Gemma Galgani (1878-1903, Lucca) ebbe una vita colma di sofferenze e brevissima, impreziosita però da visioni mistiche e dalle stimmate.
“Nel corso del giorno, ieri, però bisogna che dica alcuni avvertimenti, che mi dette il mio santo Angelo. Il primo fu in tempo di desinare; mi si accostò. Devo dire ancora che in quel momento mi era venuto un pensiero … Lui si vede lo capì, mi disse: «Figliuola, vuoi proprio che me ne vada e non farmi più vedere?». Mi vergognai e rientraì in me stessa. Queste parole le pronunziò assai forte, e non so se possono aver sentito anche gli altri”.
Santa Gemma Galgani dialogava continuamente con il suo Angelo custode.
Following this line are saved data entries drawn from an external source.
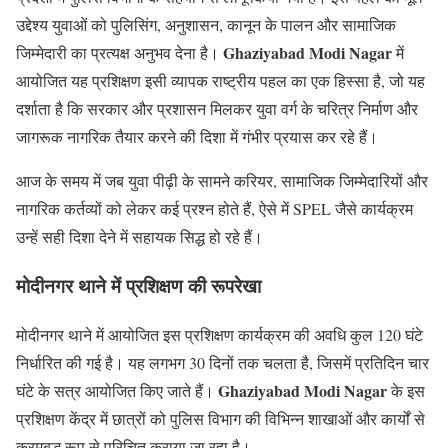
उद्देश्य युवाओं को पुलिसिंग, अनुशासन, कानून के पालन और सामाजिक
Ghaziyabad Modi Nagar
जिम्मेदारी का प्रत्यक्ष अनुभव देना है।
में
आयोजित यह प्रशिक्षण इसी व्यापक राष्ट्रीय पहल का एक हिस्सा है, जो यह
दर्शाता है कि सरकार और प्रशासन मिलकर युवा वर्ग के चरित्र निर्माण और
जागरूक नागरिक तैयार करने की दिशा में गंभीर प्रयास कर रहे हैं।
आज के समय में जब युवा पीढ़ी के सामने करियर, सामाजिक जिम्मेदारियों और
नागरिक कर्तव्यों को लेकर कई प्रश्न होते हैं, ऐसे में SPEL जैसे कार्यक्रम
उन्हें सही दिशा देने में सहायक सिद्ध हो रहे हैं।
मोदीनगर थाने में प्रशिक्षण की रूपरेखा
मोदीनगर थाने में आयोजित इस प्रशिक्षण कार्यक्रम की अवधि कुल 120 घंटे
निर्धारित की गई है। यह लगभग 30 दिनों तक चलता है, जिसमें प्रतिदिन चार
Ghaziyabad Modi Nagar
घंटे के सत्र आयोजित किए जाते हैं।
के इस
प्रशिक्षण केंद्र में छात्रों को पुलिस विभाग की विभिन्न शाखाओं और कार्यों से
क्रमबद्ध रूप से परिचित कराया जा रहा है।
Gli parlava apertamente di tutto e pregavano insieme. A lui nulla poteva sfuggire del pensiero della giovane Santa, così come accade tra noi e il nostro personalissimo Angelo custode.
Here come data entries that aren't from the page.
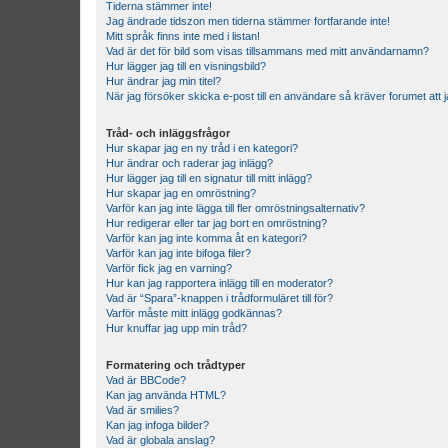
Tiderna stämmer inte!
Jag ändrade tidszon men tiderna stämmer fortfarande inte!
Mitt språk finns inte med i listan!
Vad är det för bild som visas tillsammans med mitt användarnamn?
Hur lägger jag till en visningsbild?
Hur ändrar jag min titel?
När jag försöker skicka e-post till en användare så kräver forumet att j
Tråd- och inläggsfrågor
Hur skapar jag en ny tråd i en kategori?
Hur ändrar och raderar jag inlägg?
Hur lägger jag till en signatur till mitt inlägg?
Hur skapar jag en omröstning?
Varför kan jag inte lägga till fler omröstningsalternativ?
Hur redigerar eller tar jag bort en omröstning?
Varför kan jag inte komma åt en kategori?
Varför kan jag inte bifoga filer?
Varför fick jag en varning?
Hur kan jag rapportera inlägg till en moderator?
Vad är “Spara”-knappen i trådformuläret till för?
Varför måste mitt inlägg godkännas?
Hur knuffar jag upp min tråd?
Formatering och trådtyper
Vad är BBCode?
Kan jag använda HTML?
Vad är smilies?
Kan jag infoga bilder?
Vad är globala anslag?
Santa Gemma Galgani: il perché del suo sacrificio
Specialmente durante la preghiera e il venerdì, le sue stimmate le procuravano molto dolore. Tuttavia, le accettava per meglio somigliare a Gesù. Il suo corpo soffriva di una grave malattia, l’osteite delle vertebre lombari, che la portò prima alla paralisi, poi alla morte, a soli 25 anni.
Gemma Galgani dialogava continuamente con l’Angelo Custode, ma anche con Maria e Gesù. Nella sua città, Borgonuovo di Camignano (Lucca), la chiamavano “la ragazzina della Grazia”. In seguito alla lettura della vita di Gabriele dell’Addolorata (oggi Santo), durante la giornata dell’8 Dicembre, festa dell’Immacolata Concezione, fece voto di castità, per consacrarsi completamente a Dio. La Chiesa la celebra l’11 Aprile, le Passionista e la Diocesi di Lucca il 16 Maggio.